News follows Venice wins for Scottish practices Do Architecture, GRAS, Stone Opera and Pidgin Perfect
Scotland has launched a public consultation on the future of architecture and placemaking in the country.
Culture secretary Fiona Hyslop described it as an “opportunity to build a better world”.
She announced the consultation at an international design summit held this week at The Lighthouse in Glasgow and attended by 140 leading architects, local authority planning directors and other built environment professionals, students and organisations.
The public will have until September 7 to make their comments which will then shape Scottish policy.
Hyslop said good architecture and design generate £1.3 billion a year for the Scottish economy and strengthen communities by enriching lives and helping people and businesses flourish.
“We want to encourage the creation of buildings and places with which people can identify,” she added.
“This consultation on our new architecture and placemaking policy will, quite literally, shape Scotland’s future.
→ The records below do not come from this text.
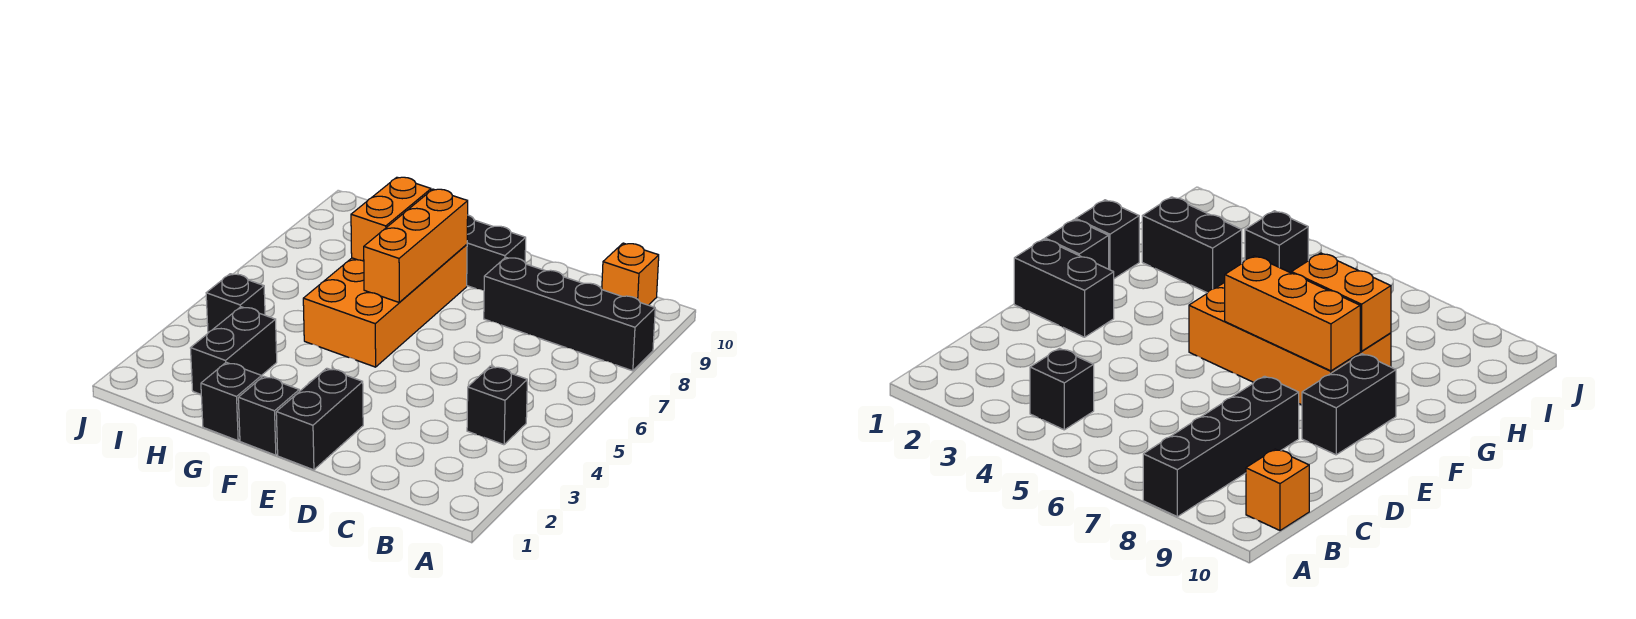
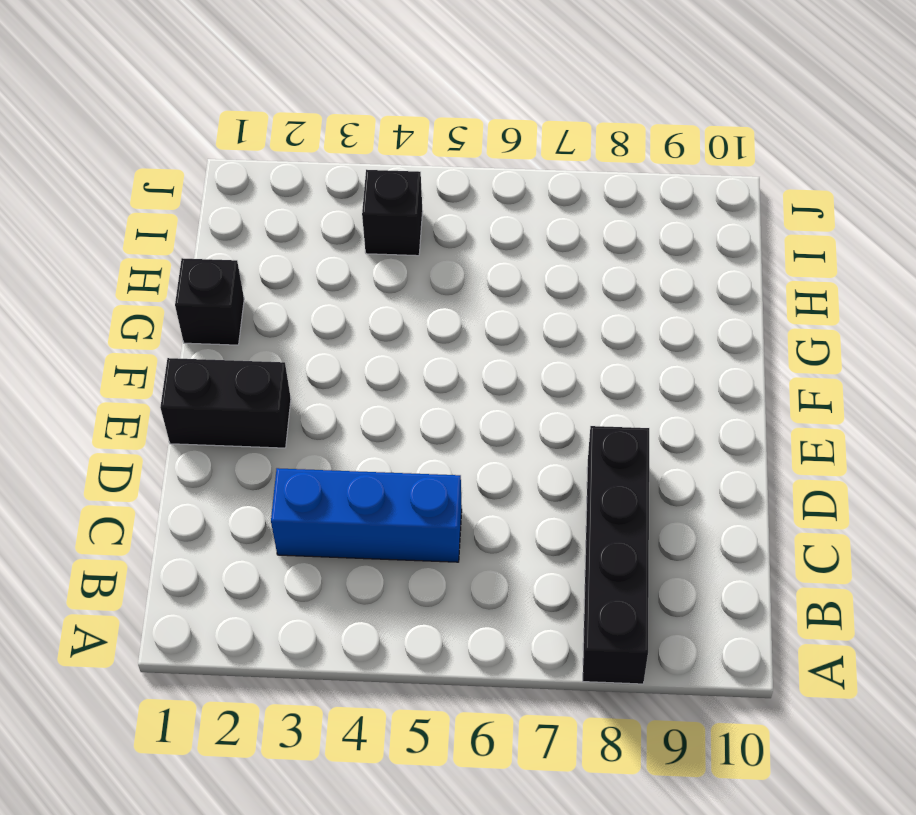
blue brick C3:C5 level 1 -> none
none -> black brick B4 level 1
none -> orange brick B10 level 1
none -> black brick E9:F9 level 1

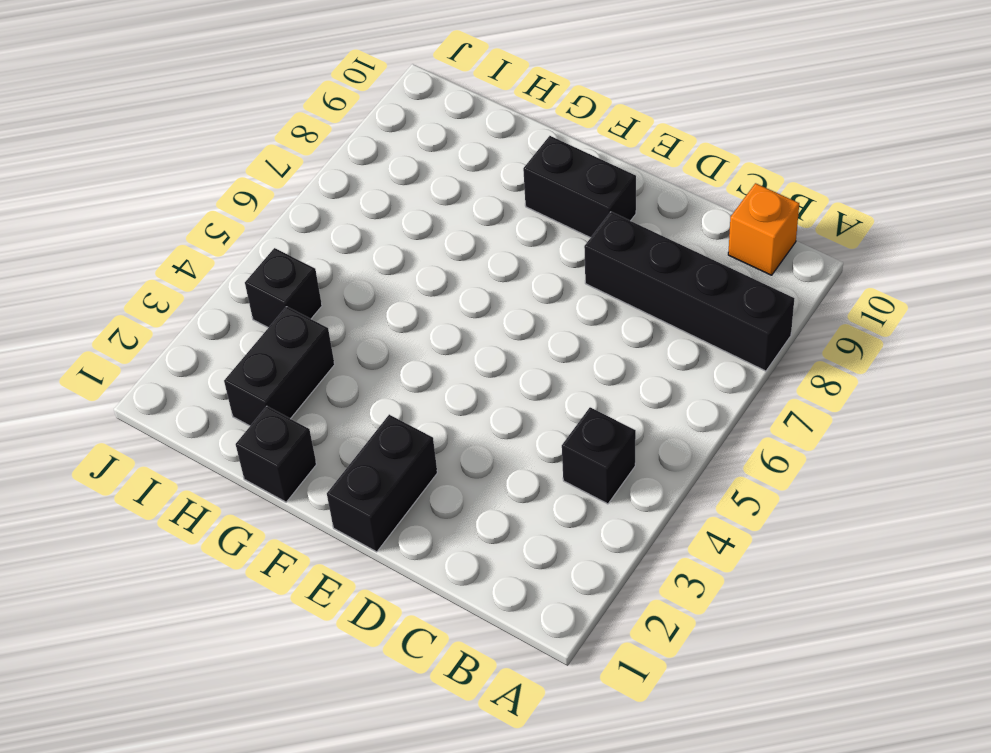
none -> black brick F1 level 1
none -> orange brick F5:G8 level 1
none -> orange brick F6:F8 level 2

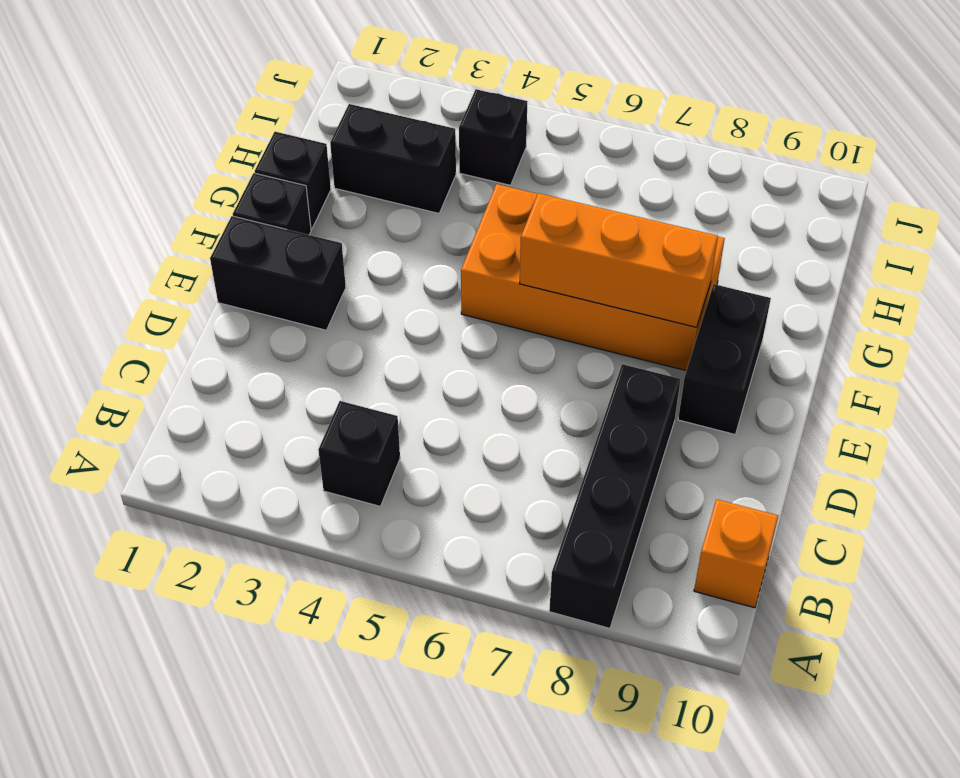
none -> orange brick G7:G8 level 2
It is an opportunity to build a better world and I urge everyone to have their say.”
Karen Anderson, chair of Architecture and Design Scotland (A+DS), welcomed the process saying: “By engaging with as wide an audience as possible to create a strategic vision for the future of our built environment, the Scottish Government is showing its commitment to ensuring that architecture and place continue to play an important part in the sustainable development of Scotland.”
The consultation takes place alongside an exhibition curated by A+DS at The Lighthouse called Input and Ideas: Rethinking Scotland’s Policy on Architecture and Place.
The news comes as four young Glasgow practices won the chance to represent Scotland at the Venice Architecture Biennale.
Do Architecture, GRAS design studio, Stone Opera and Pidgin Perfect are designing events to engage communities in Venice and to showcase cutting-edge ideas that have emerged in Scotland in recent years.